I wasn't attracted to the iPad on the day it was announced. And yesterday, when the iPad was put in the hands of some 650,000 happy purchasers, I remained uncommitted to the newest persona of my Apple lover.
I have an iPod Touch. And an iPhone. And a MacBook Pro laptop.
When the rumors that Apple would produce a tablet started to fly, I was virtually certain that I'd want one -- because I adore all things Apple'ish. So now I feel like I've let Apple down by failing to leap aboard the iPad bandwagon.
In a TIME magazine piece, Stephen Fry ably points to why users of Apple products have such an intimate relationship with them. After all, I've never felt the need to apologize to Maytag for not buying their newest washing machine, or to Toyota for declining to purchase an updated Prius.

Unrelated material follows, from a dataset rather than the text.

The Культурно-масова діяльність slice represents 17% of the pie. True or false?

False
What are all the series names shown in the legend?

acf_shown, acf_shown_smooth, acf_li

The iPad does perform tasks — it runs apps and has the calendar, e-mail, Web browsing, office productivity, audio, video and gaming capabilities you would expect of any such device — yet when I eventually got my hands on one, I discovered that one doesn't relate to it as a "tool"; the experience is closer to one's relationship with a person or an animal.

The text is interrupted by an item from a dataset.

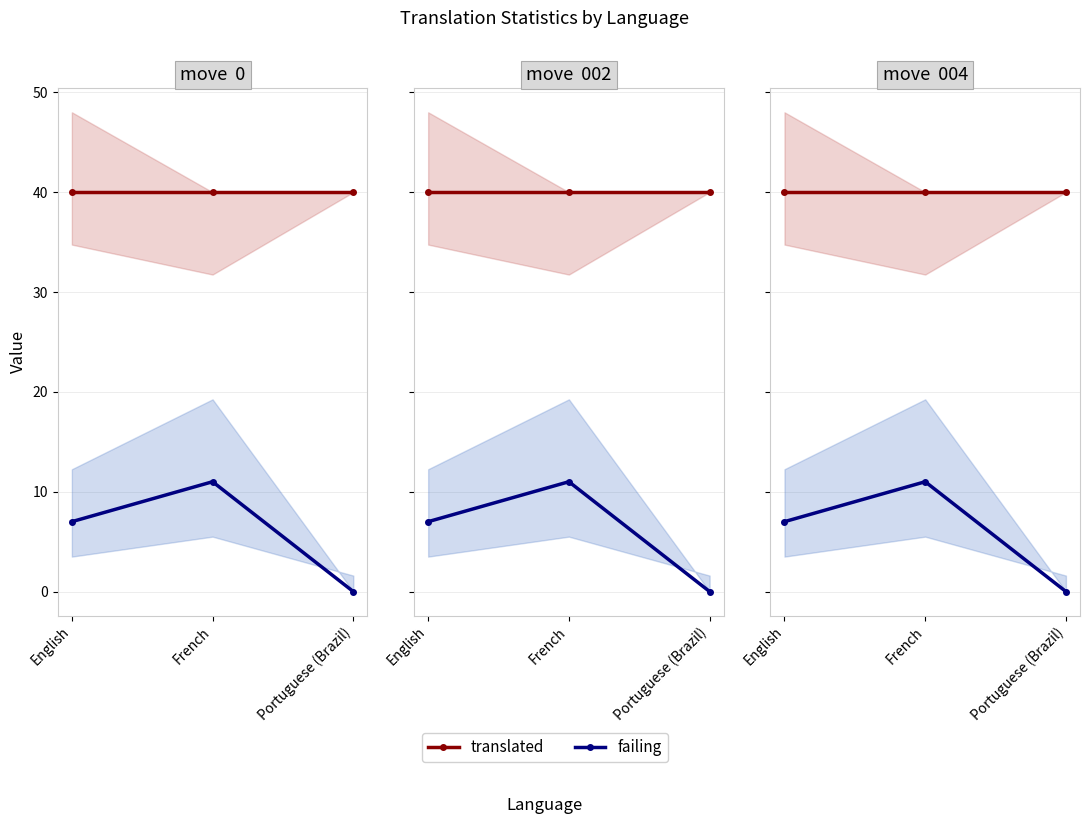

What is the label of the 1st point from the right?

Portuguese (Brazil)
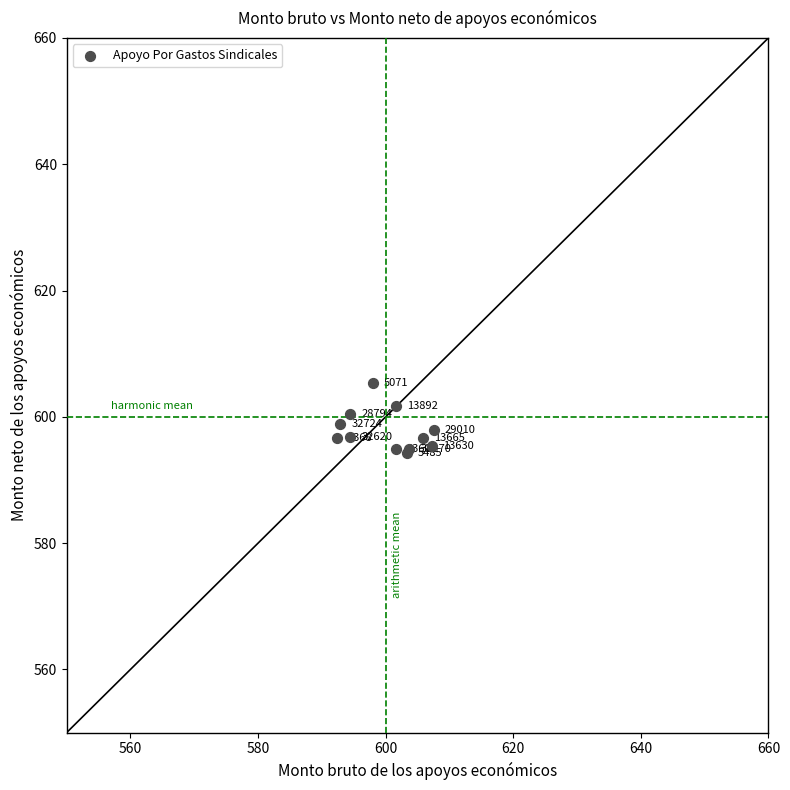

What Y value in the scatter plot is closest to 599?

598.9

I know how weird that sounds. But consider for a moment. We are human beings; our first responses to anything are dominated not by calculations but by feelings. What Ive and his team understand is that if you have an object in your pocket or hand for hours every day, then your relationship with it is profound, human and emotional. Apple's success has been founded on consumer products that address this side of us: their products make users smile as they reach forward to manipulate, touch, fondle, slide, tweak, pinch, prod and stroke.
The MacBook laptop that I'm typing on has a Multi-Touch Trackpad rather than a mouse or some other less touchie-feelie control device. I'm frequently caressing its sleek aluminum surface with my fingertips to make my computer respond to my desires.

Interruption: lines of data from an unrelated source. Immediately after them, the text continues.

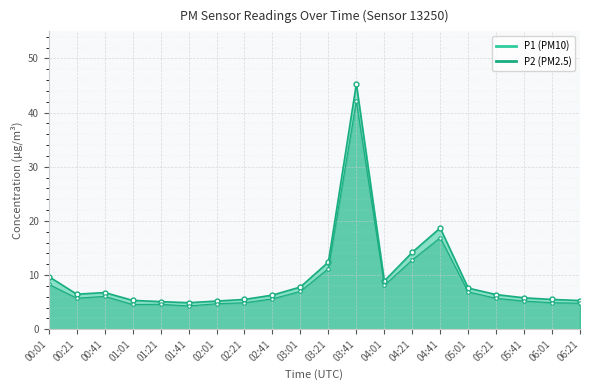

True or false: P2 line and P1 line intersect in this chart.

False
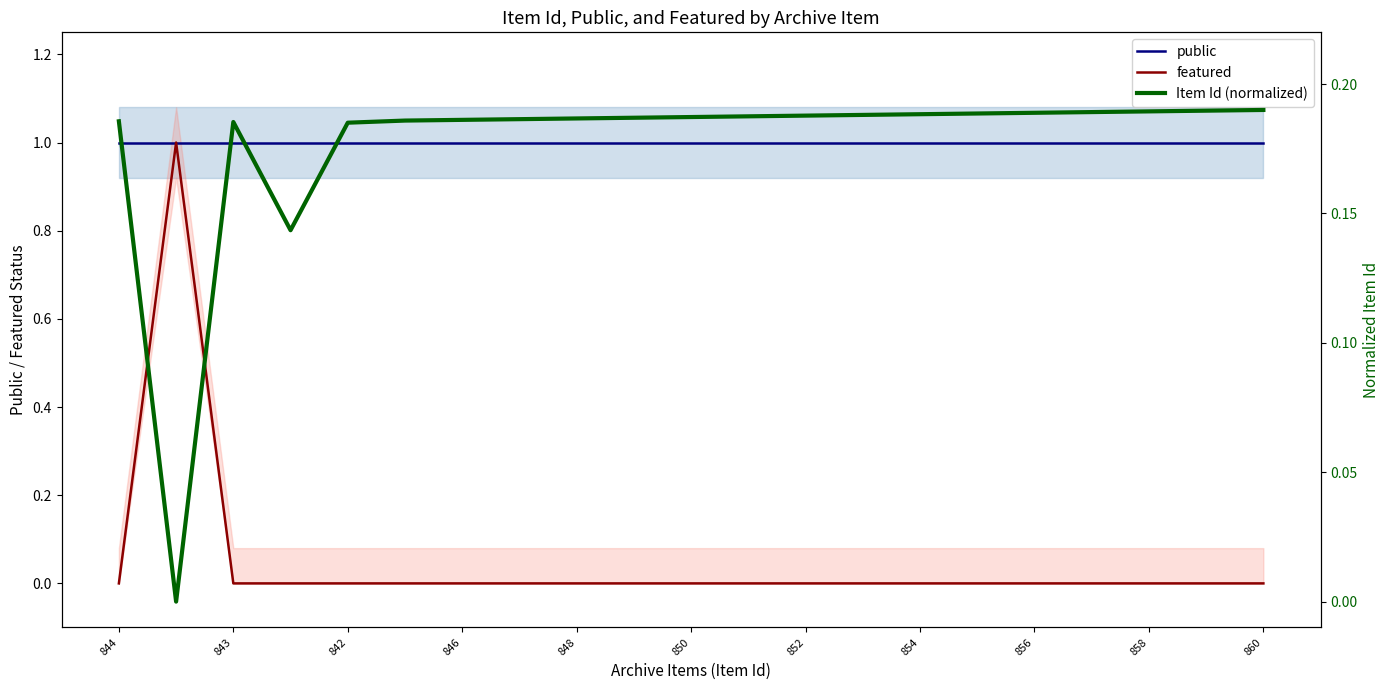

What is the difference between the highest and lowest values at 11?

1.0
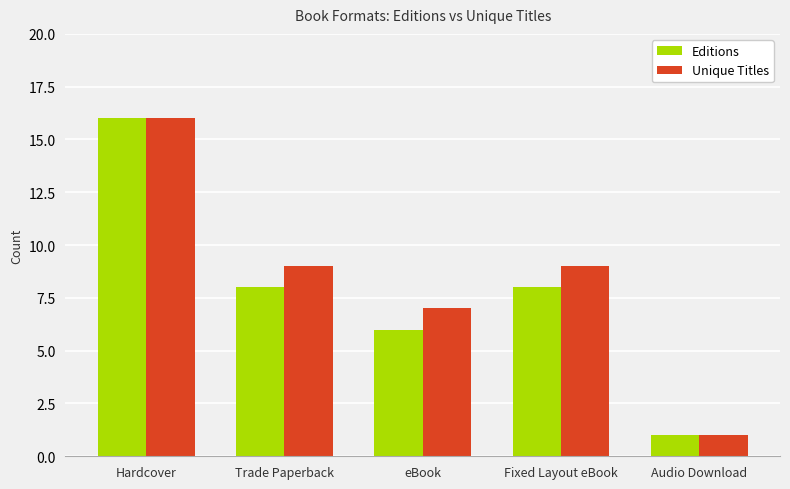

At which label does Unique Titles first exceed 9?

Hardcover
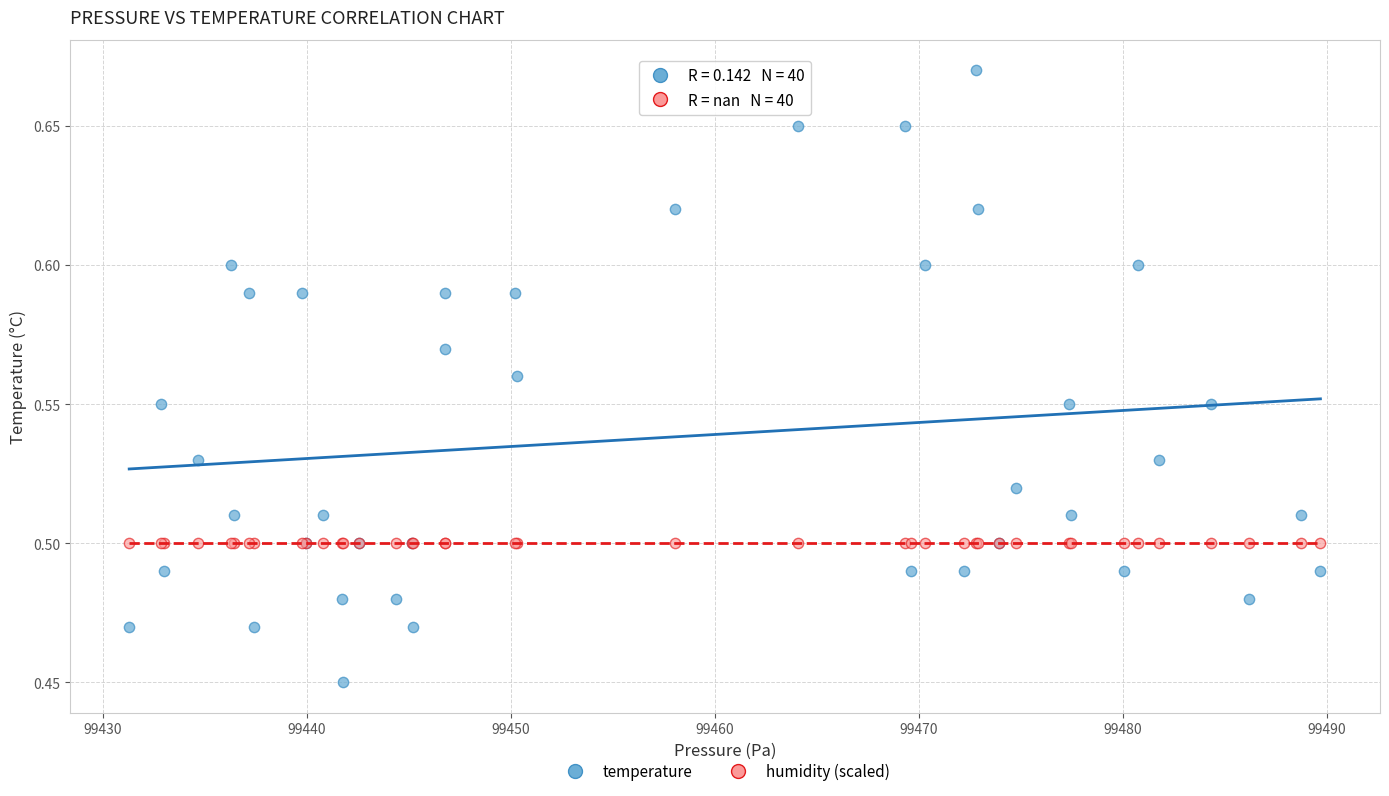

Which series reaches the minimum Y coordinate?

temperature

There's a decided sensuality to this. The Trackpad is much more pleasing to use than a mouse with buttons, and I'm sure the iPad takes the user's relationship with the device up several more levels of intimacy, since the whole screen is touchable.
Yet for now I have to remain on the iPad purchasing sidelines. I'm in like rather than lust with it, which is different from how I initially felt about my iPhone and MacBook Pro.
With them, my psyche screamed "I want! I want!" once I knew enough about their sexy attributes. With the iPad, it's more like "Hey, I'd invite it in for a roll in cyberspace if one appeared (free) at my door, but I don't feel like paying to play around with it."
I'm still questioning whether the iPad is going to be a viable ebook reader. I want to be able to highlight and annotate with my fingers, just as I do with the many nonfiction books I read now. And I'm bothered by the lack of Flash support, the absence of a camera, and how reviewers complain about typing on the virtual keyboard.
A general conclusion about the iPad is that it is a media consumption device, not a media creation device. As a regular blogger, this means that the iPad can't replace my laptop, because I do a lot of typing and need a device that is attuned to wordsmithing.
Sitting at a coffeehouse table right now, comfortably looking at a quasi-vertical 13 inch screen while comfortably typing on a horizontal lighted keyboard with nice tactile and audible feedback, I can't see myself enjoying writing a blog post while hunched over an iPad lying flat on the table.
It's a good bet that version 2.0 of the iPad will be much improved, and version 3.0 even more so. So there's a chance that an iPad is in my future. I just need a "Must have!" reason to get one.
Alternatively, I suspect Amazon is busily working on the rollout of a Kindle ebook reader that will compete with the iPad. If a new Kindle has color and a touchscreen, I could be happy with it.
Anyway, I still love you, Apple. Let me know when the next generation of the MacBook Pro is on the market. Then I'll probably be in an Apple Store, drooling.